The Cloud Security Alliance's whitepaper, authored by prominent cybersecurity leaders including Jen Easterly (CEO of RSAC and former director of the U.S. Cybersecurity and Infrastructure Security Agency), Chris Inglis (former National Cyber Director at The White House), and Rob Joyce (former NSA cybersecurity director), emphasizes that "AI-driven vulnerability discovery and exploit development have accelerated dramatically". The time between disclosure and exploitation is shrinking, requiring security teams to respond faster than current operating models allow.

What Does This Mean for Healthcare IT Leaders?

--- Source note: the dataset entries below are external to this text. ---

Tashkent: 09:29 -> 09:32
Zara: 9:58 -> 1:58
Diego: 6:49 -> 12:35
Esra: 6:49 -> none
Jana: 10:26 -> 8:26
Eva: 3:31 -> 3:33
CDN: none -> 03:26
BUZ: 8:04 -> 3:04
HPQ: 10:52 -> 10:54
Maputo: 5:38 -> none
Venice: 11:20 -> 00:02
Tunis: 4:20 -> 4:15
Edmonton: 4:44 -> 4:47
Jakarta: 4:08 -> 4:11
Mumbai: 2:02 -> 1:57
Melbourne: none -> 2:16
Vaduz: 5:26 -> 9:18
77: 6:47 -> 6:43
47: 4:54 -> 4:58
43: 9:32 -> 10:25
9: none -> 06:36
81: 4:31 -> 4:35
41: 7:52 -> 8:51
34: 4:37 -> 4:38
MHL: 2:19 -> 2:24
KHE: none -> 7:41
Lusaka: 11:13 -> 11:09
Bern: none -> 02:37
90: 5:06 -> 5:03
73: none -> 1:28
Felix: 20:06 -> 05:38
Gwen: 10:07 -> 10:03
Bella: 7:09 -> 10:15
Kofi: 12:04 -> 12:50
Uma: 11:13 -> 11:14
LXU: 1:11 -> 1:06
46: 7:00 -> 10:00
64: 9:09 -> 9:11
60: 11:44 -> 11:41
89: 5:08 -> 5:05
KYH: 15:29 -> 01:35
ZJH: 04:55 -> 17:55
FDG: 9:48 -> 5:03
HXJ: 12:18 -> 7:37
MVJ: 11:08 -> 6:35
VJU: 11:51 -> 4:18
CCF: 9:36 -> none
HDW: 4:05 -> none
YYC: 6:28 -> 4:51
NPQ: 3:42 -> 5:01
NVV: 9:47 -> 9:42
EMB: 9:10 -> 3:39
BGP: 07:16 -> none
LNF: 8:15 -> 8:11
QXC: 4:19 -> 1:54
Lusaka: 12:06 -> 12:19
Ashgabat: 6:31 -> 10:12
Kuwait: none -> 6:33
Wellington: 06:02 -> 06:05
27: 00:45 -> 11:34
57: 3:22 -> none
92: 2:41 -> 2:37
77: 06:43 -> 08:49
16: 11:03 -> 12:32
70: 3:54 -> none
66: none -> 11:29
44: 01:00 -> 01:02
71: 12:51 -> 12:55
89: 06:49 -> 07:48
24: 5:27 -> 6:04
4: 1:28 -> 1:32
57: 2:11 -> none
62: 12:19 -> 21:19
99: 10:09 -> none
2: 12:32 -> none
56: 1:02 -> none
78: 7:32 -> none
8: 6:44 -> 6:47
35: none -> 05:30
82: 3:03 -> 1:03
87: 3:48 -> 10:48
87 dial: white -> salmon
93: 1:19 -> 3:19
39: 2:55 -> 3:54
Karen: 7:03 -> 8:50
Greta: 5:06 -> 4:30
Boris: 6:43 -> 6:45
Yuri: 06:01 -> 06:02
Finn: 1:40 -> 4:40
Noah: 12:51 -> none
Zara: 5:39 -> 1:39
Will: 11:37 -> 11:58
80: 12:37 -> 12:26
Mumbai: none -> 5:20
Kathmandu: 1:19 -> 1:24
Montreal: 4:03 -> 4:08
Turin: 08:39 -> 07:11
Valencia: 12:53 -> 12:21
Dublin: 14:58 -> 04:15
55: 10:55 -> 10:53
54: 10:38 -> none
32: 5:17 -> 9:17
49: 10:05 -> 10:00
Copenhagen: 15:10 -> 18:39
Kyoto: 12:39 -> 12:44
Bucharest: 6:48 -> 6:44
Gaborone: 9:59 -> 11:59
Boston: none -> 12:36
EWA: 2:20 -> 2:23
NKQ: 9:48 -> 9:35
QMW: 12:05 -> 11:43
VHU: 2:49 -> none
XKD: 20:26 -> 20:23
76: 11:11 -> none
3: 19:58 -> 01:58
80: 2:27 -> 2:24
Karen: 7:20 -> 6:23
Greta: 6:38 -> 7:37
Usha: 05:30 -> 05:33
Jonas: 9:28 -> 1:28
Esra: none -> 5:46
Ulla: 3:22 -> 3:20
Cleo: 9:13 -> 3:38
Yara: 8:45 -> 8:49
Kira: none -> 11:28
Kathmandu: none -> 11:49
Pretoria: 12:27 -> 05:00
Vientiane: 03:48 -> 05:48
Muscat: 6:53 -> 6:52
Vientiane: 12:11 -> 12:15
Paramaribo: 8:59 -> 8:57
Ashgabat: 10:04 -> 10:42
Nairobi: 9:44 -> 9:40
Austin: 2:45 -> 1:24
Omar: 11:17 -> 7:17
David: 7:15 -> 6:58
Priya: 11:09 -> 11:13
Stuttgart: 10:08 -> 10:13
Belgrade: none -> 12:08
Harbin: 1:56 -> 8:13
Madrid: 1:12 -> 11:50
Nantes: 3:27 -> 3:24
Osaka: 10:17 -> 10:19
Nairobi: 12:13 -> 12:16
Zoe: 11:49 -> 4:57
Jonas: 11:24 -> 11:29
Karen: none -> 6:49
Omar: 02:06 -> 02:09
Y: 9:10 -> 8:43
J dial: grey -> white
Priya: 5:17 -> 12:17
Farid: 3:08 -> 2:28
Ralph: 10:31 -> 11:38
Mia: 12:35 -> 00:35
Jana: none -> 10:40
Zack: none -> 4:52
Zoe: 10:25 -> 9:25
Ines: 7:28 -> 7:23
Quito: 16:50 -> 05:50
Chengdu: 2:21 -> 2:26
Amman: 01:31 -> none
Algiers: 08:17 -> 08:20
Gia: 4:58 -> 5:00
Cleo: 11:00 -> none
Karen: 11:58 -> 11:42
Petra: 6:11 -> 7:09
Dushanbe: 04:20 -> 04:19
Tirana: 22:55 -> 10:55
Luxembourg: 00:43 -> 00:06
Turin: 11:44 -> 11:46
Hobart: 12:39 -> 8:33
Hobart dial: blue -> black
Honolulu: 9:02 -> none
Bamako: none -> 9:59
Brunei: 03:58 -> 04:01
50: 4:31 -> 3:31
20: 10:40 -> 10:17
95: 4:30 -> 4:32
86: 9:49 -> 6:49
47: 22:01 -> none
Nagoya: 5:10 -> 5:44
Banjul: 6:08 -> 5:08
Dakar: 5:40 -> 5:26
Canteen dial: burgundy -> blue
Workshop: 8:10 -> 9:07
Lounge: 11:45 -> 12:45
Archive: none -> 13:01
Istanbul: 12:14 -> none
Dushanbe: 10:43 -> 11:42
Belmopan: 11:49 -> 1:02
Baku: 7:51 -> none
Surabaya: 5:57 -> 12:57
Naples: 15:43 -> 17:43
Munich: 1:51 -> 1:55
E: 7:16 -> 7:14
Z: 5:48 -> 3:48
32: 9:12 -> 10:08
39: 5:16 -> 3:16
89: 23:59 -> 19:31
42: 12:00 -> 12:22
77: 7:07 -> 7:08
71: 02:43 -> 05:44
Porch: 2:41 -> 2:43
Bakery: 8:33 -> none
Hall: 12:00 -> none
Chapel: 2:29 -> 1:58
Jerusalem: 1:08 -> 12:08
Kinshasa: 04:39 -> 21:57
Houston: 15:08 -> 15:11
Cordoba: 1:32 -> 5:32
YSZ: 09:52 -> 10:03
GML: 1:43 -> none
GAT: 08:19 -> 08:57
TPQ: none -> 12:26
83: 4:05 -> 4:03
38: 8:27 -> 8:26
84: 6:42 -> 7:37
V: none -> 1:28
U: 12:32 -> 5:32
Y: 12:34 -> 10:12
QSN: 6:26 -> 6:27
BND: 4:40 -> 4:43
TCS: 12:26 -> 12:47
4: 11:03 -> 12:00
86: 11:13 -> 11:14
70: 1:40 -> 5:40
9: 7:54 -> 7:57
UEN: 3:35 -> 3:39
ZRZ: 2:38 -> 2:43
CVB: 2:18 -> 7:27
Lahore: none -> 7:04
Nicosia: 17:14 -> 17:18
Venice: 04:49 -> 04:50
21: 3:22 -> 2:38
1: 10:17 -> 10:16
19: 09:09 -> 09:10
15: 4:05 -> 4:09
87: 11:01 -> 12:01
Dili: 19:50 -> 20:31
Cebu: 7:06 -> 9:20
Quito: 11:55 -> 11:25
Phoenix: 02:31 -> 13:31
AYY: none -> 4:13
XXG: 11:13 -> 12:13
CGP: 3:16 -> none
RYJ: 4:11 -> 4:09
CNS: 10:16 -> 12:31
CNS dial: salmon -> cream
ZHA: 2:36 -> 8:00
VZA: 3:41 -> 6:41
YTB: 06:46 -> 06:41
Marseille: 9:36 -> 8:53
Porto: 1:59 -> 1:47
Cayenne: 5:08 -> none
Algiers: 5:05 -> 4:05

The shift toward physician-led development using AI tools is not a question of "if" but "when" for most health systems. Daisy Hollman, a developer on Anthropic's Claude Code team, noted that the company is actively working on regulatory plug-ins to support healthcare compliance. Last month, Anthropic released Claude Code Security to scan codebases and suggest patches, which the Cloud Security Alliance recommends as part of a comprehensive security strategy.

"This always needs to be run through your team," said Dr. Michał Nedoszytko, regarding the deployment of physician-built tools with live patient data.

Dr. Michał Nedoszytko, Interventional Cardiologist and AI Developer

Radi El Haj, CEO of payments company RS2, told Healthcare IT News that the broader implication extends beyond any single model: "Ultimately, this is less about a single model and more about a structural shift in how cyber risk is discovered, understood and managed. As AI continues to accelerate both insight and threat, the institutions that succeed will be those that treat cybersecurity not as a function, but as a core component of resilience and trust".

El Haj, CEO of payments company RS2

Healthcare systems that embrace physician-led development while implementing robust security frameworks will likely gain competitive advantages in speed and innovation. Those that ignore this trend risk falling behind as clinicians find workarounds or migrate to less regulated environments. The key is not to block physician innovation, but to channel it safely through proper governance, security review, and professional engineering support.